Members of the Twelfth Texas Legislature at the beginning of the provisional session, February 8, 1870:

===Senate===

| District | Senator | Party | Took office |
|---|---|---|---|
| 1 | Pickett, Edward Bradford | Democratic | 1870 |
| 2 | Clark, Amos | Democratic | 1870 |
| 3 | Priest, Mijamin | Republican | 1870 |
| 4 | Pettit, E. | Republican | 1870 |
| 5 | Flanagan, David Webster | Republican | 1870 |
| 6 | Douglas, James Postell | Democratic | 1870 |
| 7 | Rawson, Henry | Republican | 1870 |
| 8 | Campbell, Donald | Republican | 1870 |
| 9 | Latimer, Henry Russell | Democratic | 1870 |
| 10 | Cole, David W. | Democratic | 1870 |
| 11 | Dohoney, Ebenezer Lafayette | Democratic | 1870 |
| 12 | Ruby, George Thompson | Republican | 1870 |
| 13 | Bell, John G. | Republican | 1870 |
| 14 | Parsons, William Henry | Republican | 1870 |
| 15 | Mills, John S. | Republican | 1870 |
| 16 | Gaines, Matthew | Republican | 1870 |
| 17 | Saylor, William A. | Republican | 1870 |
| 18 | Hall, Phidello W. | Republican | 1870 |
| 19 | Evans, Andrew J. | Republican | 1870 |
| 20 | Pyle, William H. | Democratic | 1870 |
| 21 | Samuel Evans | Independent | 1870 |
| 22 | Broughton, E. Thomas | Independent | 1870 |
| 23 | Shannon, George R. | Democratic | 1870 |
| 24 | Pridgen, Bolivar Jackson | Republican | 1870 |
| 25 | Foster, Abner K. | Republican | 1870 |
| 26 | Alford, E. L. | Republican | 1870 |
| 27 | Baker, Thomas H. | Republican | 1870 |
| 28 | Bowers, Marmion Henry | Democratic | 1870 |
| 29 | Hertzberg, Theodor Rudolph | Republican | 1870 |
| 30 | Fountain, Albert Jennings | Republican | 1870 |

- Petit did not attend the Provisional Session.
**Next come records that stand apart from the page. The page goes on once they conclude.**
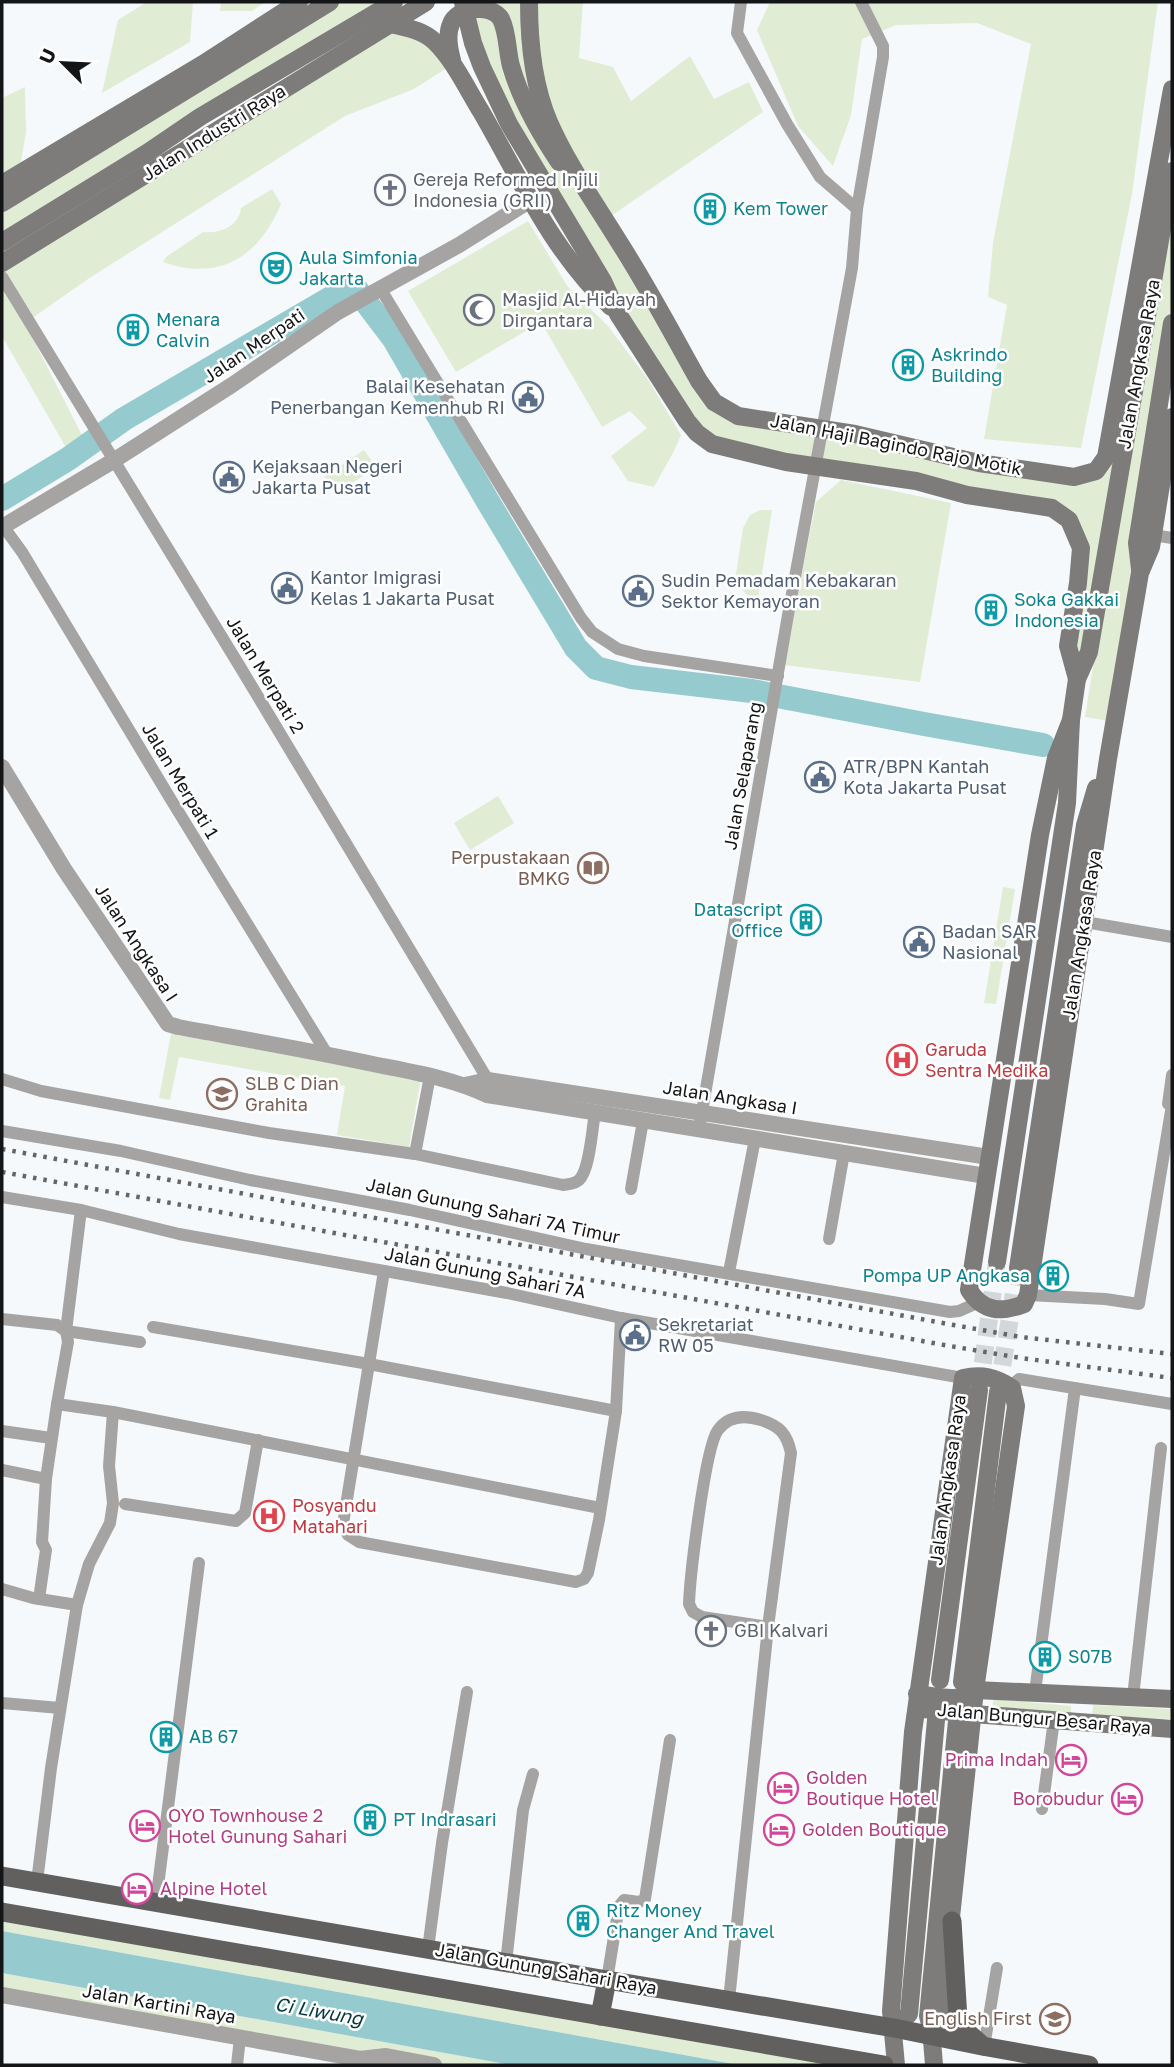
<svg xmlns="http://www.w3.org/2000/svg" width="1174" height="2067" viewBox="0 0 1174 2067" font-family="'Golos Text',sans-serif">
  <rect width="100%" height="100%" fill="#f6f9fc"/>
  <!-- green -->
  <g fill="#e0ecd3">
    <path d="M147,2H193L190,42L102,93L118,20Z"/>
    <path d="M221,2H265L252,11H220Z"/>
    <path d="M330,2H394L2,242V203Z"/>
    <path d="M464,2H583L579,58L613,67L631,101L690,56L714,99L749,82L763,112L605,220L714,402L931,452L1096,472L1172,171V323L1115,722L1085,717L1109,566L1077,679L1068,646L1078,583L1069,520L815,464L698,433L521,144Z"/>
    <path d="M770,2H1158L1132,194L1081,448L984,439L1007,305L988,297L993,243L1031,44L977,23L896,25L862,39L851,115L833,166L798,126L757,30Z"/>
    <path d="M391,24L416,30L453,64L414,89L345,116L88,279L28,321L3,280L87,445L77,447L68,451L2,336V263Z"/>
    <path d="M25,87L26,132L19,174L2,184V98Z"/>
    <path d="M272,189L281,204C259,257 219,282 163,262L166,257L203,232C220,234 239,226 241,208Z"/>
    <path d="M528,221L568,287L608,326L647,378L681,435L674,451L654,487L628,481L611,456L647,428L630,411L602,427L541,322L456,372L408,291Z"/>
    <path d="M364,450L376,467L336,494L324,477Z"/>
    <path d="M841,480L951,503L920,682L784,665L816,502Z"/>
    <path d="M760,510H772L758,599L746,594L735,581L743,528L750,515Z"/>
    <path d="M498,796L514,823L470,850L454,823Z"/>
    <path d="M1003,887L1015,889L996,1004L984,1003Z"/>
    <path d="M171,1034L421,1078L409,1147L337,1135L345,1086L179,1057L170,1100L159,1098Z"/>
    <path d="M994,1693L1005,1700L1071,1706V1715L992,1710Z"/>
    <path d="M1093,1705L1172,1709V1719L1092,1716Z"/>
    <path d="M2,1913L884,2065H739L2,1931Z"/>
    <path d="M2,1973L511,2065H434L2,1995Z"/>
  </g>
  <!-- water -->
  <path fill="#95cacf" d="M2,1931L739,2065H511L2,1973Z"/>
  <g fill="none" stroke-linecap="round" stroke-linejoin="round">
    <!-- river -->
    <path stroke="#95cacf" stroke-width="24" d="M2,499L68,459L124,419L353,285L394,339L487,500L576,648L596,668L631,677L752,691L924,724L1043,745"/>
    <!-- secondary-tunnel -->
    <g stroke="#d4d7da" stroke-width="18" stroke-dasharray="18 9" stroke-linecap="butt">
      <path d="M979,1390L997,1262"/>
      <path d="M998,1392L1018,1268"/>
    </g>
    <!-- minor -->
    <g stroke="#a5a4a3" stroke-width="12">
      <path d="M741,2L737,33L787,124L820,177L857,209"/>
      <path d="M2,277L242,670L488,1080V1086"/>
      <path d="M380,288L581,618L592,632L618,649L644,656L778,676"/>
      <path d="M3,526L22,552L170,798L327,1054"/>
      <path d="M1153,535L1172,538"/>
      <path d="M1085,922L1172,937"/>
      <path d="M1172,1075L1168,1104H1172"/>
      <path d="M2,1079L41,1091L269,1133L415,1154L563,1185C569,1184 575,1184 579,1180C590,1170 592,1128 595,1113"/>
      <path d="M699,1129L788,615L852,268L857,209L883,57V46L861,2"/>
      <path d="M2,1131L121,1151L250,1180L410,1210L586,1249L950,1312L959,1311L977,1303"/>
      <path d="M415,1154L430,1076"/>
      <path d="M631,1189L643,1121"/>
      <path d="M2,1197L81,1210L179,1234L507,1293L621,1318L963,1378"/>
      <path d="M81,1210L66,1331L68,1342L57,1404L113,1412L600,1508"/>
      <path d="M829,1239L844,1153"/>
      <path d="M730,1267L755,1139"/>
      <path d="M384,1271L343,1524L348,1535L359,1542L576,1582L584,1579L588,1573L599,1520L616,1411L621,1318"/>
      <path d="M1028,1295L1105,1299L1139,1304L1172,1105"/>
      <path d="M2,1319L57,1325L66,1331L140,1342"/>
      <path d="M153,1327L369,1364L616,1411"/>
      <path d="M1012,1388L1013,1384L1019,1379L1172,1404"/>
      <path d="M2,1431L51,1438"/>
      <path d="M2,1470L46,1479L57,1404"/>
      <path d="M125,1504L236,1521L245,1513L258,1440"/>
      <path d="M2,1589L33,1598L77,1605"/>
      <path d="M39,1599L46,1550L42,1542L46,1479"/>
      <path d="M1035,1692L1075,1388"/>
      <path d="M1133,1697L1161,1448"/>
      <path d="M2,1703L60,1708"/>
      <path d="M1042,1809L1054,1720"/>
      <path d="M37,1882L51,1768L77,1605L89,1564L110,1523L113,1503L109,1466L113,1412"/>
      <path d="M156,1902L199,1563"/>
      <path d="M428,1949L442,1843L467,1692"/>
      <path d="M506,1963L523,1810L533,1774"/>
      <path d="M607,1980L619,1906L624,1900L639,1902L645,1899L670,1740"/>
      <path d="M729,2000L768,1627L791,1453C787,1434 780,1426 761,1420C745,1415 729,1415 718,1430C705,1447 690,1577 689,1604L693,1612L702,1617L768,1627"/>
      <path d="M984,2047L997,1968"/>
      <path d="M237,2065L240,2038"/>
    </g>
    <!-- tertiary -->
    <g stroke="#a5a4a3" stroke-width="16">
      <path d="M2,527L113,461L232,385L338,312L459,245L529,201"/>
      <path d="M2,767L64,869L168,1024L178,1027C243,1039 308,1050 373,1064C412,1072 451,1078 487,1095L986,1176"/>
      <path d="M465,1085L488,1080L989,1157"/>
      <path d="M2,1995L360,2059L386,2056L434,2065"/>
    </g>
    <!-- secondary -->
    <g stroke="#7e7c7a" stroke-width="18">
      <path d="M463,2L473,43L482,67L509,124L603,281L618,314L687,421L697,433L712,444L786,462L916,481L967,495L1052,508L1069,520L1081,548L1078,583L1068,646L1077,679"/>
      <path d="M529,2C529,42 533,85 549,122C568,165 595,203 619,242C648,287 673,335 699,381L714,402L738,416L855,434L979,463L1074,477L1096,471L1106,457L1172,89"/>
      <path d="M391,24C407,28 423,30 435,42C455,62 467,89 482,113C521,181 553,252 611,307"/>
      <path d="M452,60C449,49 446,35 451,24C457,7 492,3 501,19C508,33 507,52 511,66C521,101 539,132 559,162"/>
      <path d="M2,184L203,64L299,2"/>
      <path d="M2,203L330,2"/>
      <path d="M2,242L147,153L200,117L394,2"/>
      <path d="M2,263L426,2"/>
      <path d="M1140,569L1137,543L1172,323"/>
      <path d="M1071,720L1056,758L1040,835L969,1290C983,1312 1001,1313 1024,1304L1028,1295L1108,759L1140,573L1151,547L1172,417"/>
      <path d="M997,1262L1067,803L1071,720L1077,679L1089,652L1172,171"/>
      <path d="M1018,1268L1085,825L1096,788"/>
      <path d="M940,1680L979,1390"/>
      <path d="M962,1682L998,1392"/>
      <path d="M917,1694C936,1696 960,1704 975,1690L1172,1699"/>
      <path d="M923,1709L973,1714L1172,1729"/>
      <path d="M894,2027L909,2014L936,1720"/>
      <path d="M896,2065L891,2011L913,1732L963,1378C982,1374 995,1377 1012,1388L1016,1406L975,1690L943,1993L939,2018L931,2028"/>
      <path d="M934,2065L931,2028L928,2016L957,1721"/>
    </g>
    <!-- primary -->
    <g stroke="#62605e" stroke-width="19">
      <path d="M2,1876L607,1980L894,2028L982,2046L1089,2065"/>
      <path d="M2,1912L884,2065"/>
      <path d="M952,1921L958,2019L966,2031L983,2046"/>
      <path d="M600,2016L607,1980"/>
    </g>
    <!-- rail -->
    <g stroke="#636567" stroke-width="4.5" stroke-dasharray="3.5 7" stroke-linecap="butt">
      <path d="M2,1149L948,1324L1021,1337L1172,1354"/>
      <path d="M2,1172L944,1345L1021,1358L1172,1378"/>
    </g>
  </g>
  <!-- icons -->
  <defs>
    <g id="church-ring" transform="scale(1.575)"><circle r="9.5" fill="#fff" stroke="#6b7280" stroke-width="1.5"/><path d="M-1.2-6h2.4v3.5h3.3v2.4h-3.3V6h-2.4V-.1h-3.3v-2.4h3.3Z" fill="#6b7280"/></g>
    <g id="building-ring" transform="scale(1.575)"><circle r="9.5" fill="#fff" stroke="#0f9aa8" stroke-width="1.5"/><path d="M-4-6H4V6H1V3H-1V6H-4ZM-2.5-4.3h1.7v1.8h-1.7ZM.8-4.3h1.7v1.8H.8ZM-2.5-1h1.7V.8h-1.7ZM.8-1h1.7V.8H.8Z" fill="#0f9aa8"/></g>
    <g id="theatre-ring" transform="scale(1.575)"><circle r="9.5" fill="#fff" stroke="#0f9aa8" stroke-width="1.5"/><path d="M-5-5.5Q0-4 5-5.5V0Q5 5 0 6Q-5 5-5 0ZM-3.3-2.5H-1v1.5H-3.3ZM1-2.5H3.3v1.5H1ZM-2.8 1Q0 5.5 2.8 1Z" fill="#0f9aa8"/></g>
    <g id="mosque-ring" transform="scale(1.575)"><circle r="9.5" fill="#fff" stroke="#6b7280" stroke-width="1.5"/><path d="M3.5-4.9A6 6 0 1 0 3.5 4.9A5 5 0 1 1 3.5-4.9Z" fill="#6b7280"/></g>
    <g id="civic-ring" transform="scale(1.575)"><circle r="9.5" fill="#fff" stroke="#5c6f8a" stroke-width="1.5"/><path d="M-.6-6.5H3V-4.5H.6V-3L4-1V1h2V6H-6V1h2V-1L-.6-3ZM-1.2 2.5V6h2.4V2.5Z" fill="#5c6f8a"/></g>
    <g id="library-ring" transform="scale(1.575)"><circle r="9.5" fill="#fff" stroke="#8d6e63" stroke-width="1.5"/><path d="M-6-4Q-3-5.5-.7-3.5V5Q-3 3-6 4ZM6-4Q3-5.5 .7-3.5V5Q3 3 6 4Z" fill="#8d6e63"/></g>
    <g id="hospital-ring" transform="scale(1.575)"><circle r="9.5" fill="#fff" stroke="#e0444e" stroke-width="1.5"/><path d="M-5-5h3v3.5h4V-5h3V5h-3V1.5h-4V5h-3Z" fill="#e0444e"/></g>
    <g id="school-ring" transform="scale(1.575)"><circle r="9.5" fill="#fff" stroke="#8d6e63" stroke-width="1.5"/><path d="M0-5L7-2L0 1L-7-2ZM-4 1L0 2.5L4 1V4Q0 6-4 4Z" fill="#8d6e63"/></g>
    <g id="hotel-ring" transform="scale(1.575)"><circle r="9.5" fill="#fff" stroke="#d1479c" stroke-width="1.5"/><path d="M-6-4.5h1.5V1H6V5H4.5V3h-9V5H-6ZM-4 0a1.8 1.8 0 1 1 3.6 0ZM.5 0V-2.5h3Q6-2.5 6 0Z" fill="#d1479c"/></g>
  </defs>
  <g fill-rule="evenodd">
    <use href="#church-ring" x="390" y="190"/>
    <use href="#building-ring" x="710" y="209"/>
    <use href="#theatre-ring" x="276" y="268"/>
    <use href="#mosque-ring" x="479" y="310"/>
    <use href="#building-ring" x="133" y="330"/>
    <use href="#building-ring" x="908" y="365"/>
    <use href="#civic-ring" x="528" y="397"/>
    <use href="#civic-ring" x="229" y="477"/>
    <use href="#civic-ring" x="287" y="588"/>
    <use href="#civic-ring" x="638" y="591"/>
    <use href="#building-ring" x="991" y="610"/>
    <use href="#civic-ring" x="820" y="777"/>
    <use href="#library-ring" x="593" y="868"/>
    <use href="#building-ring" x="806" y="920"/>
    <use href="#civic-ring" x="919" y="942"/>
    <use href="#hospital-ring" x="902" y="1060"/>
    <use href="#school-ring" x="222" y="1094"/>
    <use href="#building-ring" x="1053" y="1276"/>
    <use href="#civic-ring" x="635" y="1335"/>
    <use href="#hospital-ring" x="269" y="1516"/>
    <use href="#church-ring" x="711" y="1631"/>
    <use href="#building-ring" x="1045" y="1657"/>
    <use href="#building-ring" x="166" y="1737"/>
    <use href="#hotel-ring" x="1071" y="1760"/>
    <use href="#hotel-ring" x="783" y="1788"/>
    <use href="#hotel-ring" x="1127" y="1799"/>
    <use href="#building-ring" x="370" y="1820"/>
    <use href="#hotel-ring" x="145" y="1826"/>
    <use href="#hotel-ring" x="779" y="1830"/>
    <use href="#hotel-ring" x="137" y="1889"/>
    <use href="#building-ring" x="583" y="1921"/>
    <use href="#school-ring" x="1055" y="2019"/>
  </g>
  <g text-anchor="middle" stroke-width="5" stroke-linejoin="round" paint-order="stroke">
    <!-- street labels -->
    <g font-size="18" fill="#141516" stroke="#fff">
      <text transform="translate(214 133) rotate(-32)" y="6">Jalan Industri Raya</text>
      <text transform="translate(254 346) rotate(-34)" y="6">Jalan Merpati</text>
      <text transform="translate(1139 364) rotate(-80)" y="6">Jalan Angkasa Raya</text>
      <text transform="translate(896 445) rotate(11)" y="6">Jalan Haji Bagindo Rajo Motik</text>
      <text transform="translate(265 675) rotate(59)" y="6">Jalan Merpati 2</text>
      <text transform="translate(743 776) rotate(-80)" y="6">Jalan Selaparang</text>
      <text transform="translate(180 781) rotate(59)" y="6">Jalan Merpati 1</text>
      <text transform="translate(1082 935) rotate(-81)" y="6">Jalan Angkasa Raya</text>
      <text transform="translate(136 943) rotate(57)" y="6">Jalan Angkasa I</text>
      <text transform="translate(730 1098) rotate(9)" y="6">Jalan Angkasa I</text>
      <text transform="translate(493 1211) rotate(12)" y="6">Jalan Gunung Sahari 7A Timur</text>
      <text transform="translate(485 1273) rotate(11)" y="6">Jalan Gunung Sahari 7A</text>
      <text transform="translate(948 1480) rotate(-82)" y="6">Jalan Angkasa Raya</text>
      <text transform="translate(1044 1719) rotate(5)" y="6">Jalan Bungur Besar Raya</text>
      <text transform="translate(546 1969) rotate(10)" y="6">Jalan Gunung Sahari Raya</text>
      <text transform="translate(159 2004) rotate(10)" y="6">Jalan Kartini Raya</text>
    </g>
    <!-- worship labels -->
    <g font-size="18" fill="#5b616d" stroke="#fff" text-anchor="start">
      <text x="413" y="186">Gereja Reformed Injili<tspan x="413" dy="21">Indonesia (GRII)</tspan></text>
      <text x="502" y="306">Masjid Al-Hidayah<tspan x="502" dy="21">Dirgantara</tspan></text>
      <text x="734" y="1637">GBI Kalvari</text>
    </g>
    <!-- culture labels -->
    <g font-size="18" fill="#0d838f" stroke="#fff" text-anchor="start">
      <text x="733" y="215">Kem Tower</text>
      <text x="299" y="264">Aula Simfonia<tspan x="299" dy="21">Jakarta</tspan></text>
      <text x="156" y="326">Menara<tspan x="156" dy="21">Calvin</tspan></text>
      <text x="931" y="361">Askrindo<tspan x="931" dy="21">Building</tspan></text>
      <text x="1014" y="606">Soka Gakkai<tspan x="1014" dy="21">Indonesia</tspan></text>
      <text x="783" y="916" text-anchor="end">Datascript<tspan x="783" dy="21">Office</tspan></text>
      <text x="1030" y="1282" text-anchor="end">Pompa UP Angkasa</text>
      <text x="1068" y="1663">S07B</text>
      <text x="189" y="1743">AB 67</text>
      <text x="393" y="1826">PT Indrasari</text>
      <text x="606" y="1917">Ritz Money<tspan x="606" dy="21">Changer And Travel</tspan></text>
    </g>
    <!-- service labels -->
    <g font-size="18" fill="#4e5e75" stroke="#fff" text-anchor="start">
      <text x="505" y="393" text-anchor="end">Balai Kesehatan<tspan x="505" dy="21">Penerbangan Kemenhub RI</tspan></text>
      <text x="252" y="473">Kejaksaan Negeri<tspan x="252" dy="21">Jakarta Pusat</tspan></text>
      <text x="310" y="584">Kantor Imigrasi<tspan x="310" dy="21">Kelas 1 Jakarta Pusat</tspan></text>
      <text x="661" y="587">Sudin Pemadam Kebakaran<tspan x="661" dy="21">Sektor Kemayoran</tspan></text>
      <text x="843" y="773">ATR/BPN Kantah<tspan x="843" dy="21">Kota Jakarta Pusat</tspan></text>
      <text x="942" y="938">Badan SAR<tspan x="942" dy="21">Nasional</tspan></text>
      <text x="658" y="1331">Sekretariat<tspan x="658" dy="21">RW 05</tspan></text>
    </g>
    <!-- education labels -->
    <g font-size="18" fill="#785e54" stroke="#fff" text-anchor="end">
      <text x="570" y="864">Perpustakaan<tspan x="570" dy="21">BMKG</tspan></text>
      <text x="245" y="1090" text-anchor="start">SLB C Dian<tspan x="245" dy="21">Grahita</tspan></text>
      <text x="1032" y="2025">English First</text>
    </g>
    <!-- health labels -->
    <g font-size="18" fill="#be3a42" stroke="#fff" text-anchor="start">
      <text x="925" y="1056">Garuda<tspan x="925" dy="21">Sentra Medika</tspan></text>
      <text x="292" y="1512">Posyandu<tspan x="292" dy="21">Matahari</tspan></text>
    </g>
    <!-- hotel labels -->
    <g font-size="18" fill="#b23c85" stroke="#fff" text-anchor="start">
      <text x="1048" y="1766" text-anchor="end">Prima Indah</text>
      <text x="806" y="1784">Golden<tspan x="806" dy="21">Boutique Hotel</tspan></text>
      <text x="1104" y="1805" text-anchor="end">Borobudur</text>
      <text x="168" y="1822">OYO Townhouse 2<tspan x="168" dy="21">Hotel Gunung Sahari</tspan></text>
      <text x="802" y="1836">Golden Boutique</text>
      <text x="160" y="1895">Alpine Hotel</text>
    </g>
    <!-- water labels -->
    <g font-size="19" font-style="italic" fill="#03383d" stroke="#fff">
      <text transform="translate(319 2011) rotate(10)" y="7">Ci Liwung</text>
    </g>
  </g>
  <!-- border -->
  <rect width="1174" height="2067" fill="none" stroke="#141516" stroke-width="7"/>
  <!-- north arrow -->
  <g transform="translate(63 63) rotate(294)" stroke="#ffffff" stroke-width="5" paint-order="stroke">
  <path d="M0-5L12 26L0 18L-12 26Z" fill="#141516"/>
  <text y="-10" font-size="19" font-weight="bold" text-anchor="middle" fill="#141516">U</text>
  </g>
</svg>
He was sworn in on February 26, 1870, at the beginning of the Called Session.
- Evans refused to qualify on February 8, 1870, but did qualify and was sworn in on February 10, 1870.

===House of Representatives===

- Joseph Abbott
- Richard Allen
- James Buckner Barry
- D. W. Burley
- James Reid Cole
- Giles Cotton
- J. Goldsteen Dupree
- Ira Hobart Evans
- Francis Gray Franks
- Jeremiah J. Hamilton
- Gustav Hoffmann

- Orlando Newton Hollingsworth
- Mitchell Kendall
- Fergus Kyle
- David Medlock
- John Mitchell
- Henry Moore
- Shepherd Mullens
- Henry Phelps
- Julius Schuetze
- William Sheriff
- William Henry Sinclair
- William F. Schlottmann
- Benjamin Franklin Williams
- Richard Williams

==Membership changes==

| District | Outgoing Senator | Reason for Vacancy | Successor | Date of Successor's Installation |
|---|---|---|---|---|
| District 2 | Amos Clark (D) | Clark died February 18, 1871 | William H. Swift (D) | after October 6, 1871 |
| District 3 | Mijamin Priest (R) | Priest resigned August 15, 1870 | James Eldrage Dillard (D) | January 10, 1871 |
| District 3 | James Eldrage Dillard (D) | Dillard declared ineligible April 10, 1871 | James Eldrage Dillard (D) | October 31, 1871 |
| District 14 | William Henry Parsons (R) | Parsons resigned December 4, 1871. | Vacant |  |
| District 19 | Andrew J. Evans (R) | Evans unseated in election contest February 18, 1870. | S. W. Ford (R) | February 18, 1870 |
| District 25 | Abner K. Foster (R) | Foster died March 9, 1870. | Robert P. Tendick (R) | January 10, 1871 |
| District 26 | E. L. Alford (R) | Alford was expelled for resisting arrest during the call of the session. | Reinhard Hillebrand (R) | February 17, 1871 |
| District 28 | Marmion Henry Bowers (D) | Bowers died March 3, 1872 of tuberculosis. | Vacant |  |
| District 29 | Theodor Rudolph Hertzberg (R) | Hertzberg resigned December 2, 1871. | Vacant |  |

- District 2: Swift elected in special election October 3–6, 1871.
- District 3: Dillard elected in special election November 28–December 1, 1870.
- District 3: Dillard reelected in special election October 3–6, 1871.
- District 26: Hillebrand elected in special election November 28–December 1, 1870.